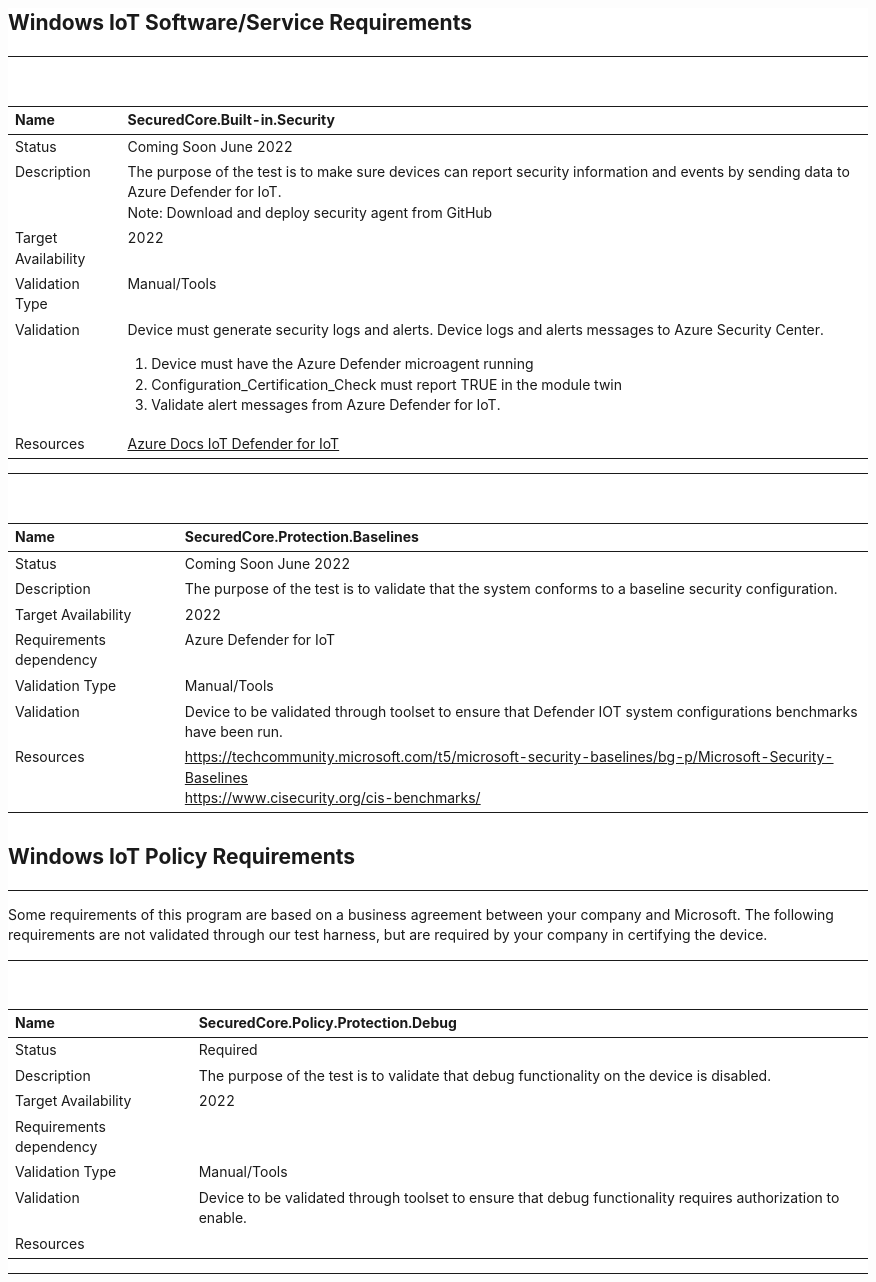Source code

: 
## Windows IoT Software/Service Requirements
---
</br>

|Name|SecuredCore.Built-in.Security|
|:---|:---|
|Status|Coming Soon June 2022|
|Description|The purpose of the test is to make sure devices can report security information and events by sending data to Azure Defender for IoT. <br>Note: Download and deploy security agent from GitHub|
|Target Availability|2022|
|Validation Type|Manual/Tools|
|Validation	|Device must generate security logs and alerts. Device logs and alerts messages to Azure Security Center.<ol><li>Device must have the Azure Defender microagent running</li><li>Configuration_Certification_Check must report TRUE in the module twin</li><li>Validate alert messages from Azure Defender for IoT.</li></ol>|
|Resources|[Azure Docs IoT Defender for IoT](../defender-for-iot/how-to-configure-agent-based-solution.md)|

---
</br>

|Name|SecuredCore.Protection.Baselines|
|:---|:---|
|Status|Coming Soon June 2022|
|Description|The purpose of the test is to validate that the system conforms to a baseline security configuration.|
|Target Availability|2022|
|Requirements dependency|Azure Defender for IoT|
|Validation Type|Manual/Tools|
|Validation|Device to be validated through toolset to ensure that Defender IOT system configurations benchmarks have been run.|
|Resources| https://techcommunity.microsoft.com/t5/microsoft-security-baselines/bg-p/Microsoft-Security-Baselines <br> https://www.cisecurity.org/cis-benchmarks/ |

## Windows IoT Policy Requirements
---
Some requirements of this program are based on a business agreement between your company and Microsoft. The following requirements are not validated through our test harness, but are required by your company in certifying the device.

---
</br>

|Name|SecuredCore.Policy.Protection.Debug|
|:---|:---|
|Status|Required|
|Description|The purpose of the test is to validate that debug functionality on the device is disabled.|
|Target Availability|2022|
|Requirements dependency||
|Validation Type|Manual/Tools|
|Validation|Device to be validated through toolset to ensure that debug functionality requires authorization to enable.|
|Resources||

---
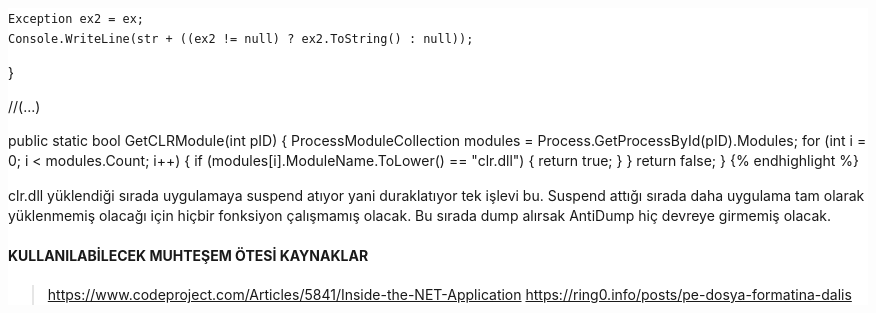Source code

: 	Exception ex2 = ex;
	Console.WriteLine(str + ((ex2 != null) ? ex2.ToString() : null));
}

//(...)

public static bool GetCLRModule(int pID)
{
	ProcessModuleCollection modules = Process.GetProcessById(pID).Modules;
	for (int i = 0; i < modules.Count; i++)
	{
		if (modules[i].ModuleName.ToLower() == "clr.dll")
		{
			return true;
		}
	}
	return false;
}
{% endhighlight %}

clr.dll yüklendiği sırada uygulamaya suspend atıyor yani duraklatıyor tek işlevi bu. Suspend attığı sırada daha uygulama tam olarak yüklenmemiş olacağı için hiçbir fonksiyon çalışmamış olacak. Bu sırada dump alırsak AntiDump hiç devreye girmemiş olacak.

#### KULLANILABİLECEK MUHTEŞEM ÖTESİ KAYNAKLAR

> https://www.codeproject.com/Articles/5841/Inside-the-NET-Application
> https://ring0.info/posts/pe-dosya-formatina-dalis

= Your assignment =
All of the lines above that carry the string "based" need to be found and copied.

= Reply =
|Resources|[Azure Docs IoT Defender for IoT](../defender-for-iot/how-to-configure-agent-based-solution.md)|
Some requirements of this program are based on a business agreement between your company and Microsoft. The following requirements are not validated through our test harness, but are required by your company in certifying the device.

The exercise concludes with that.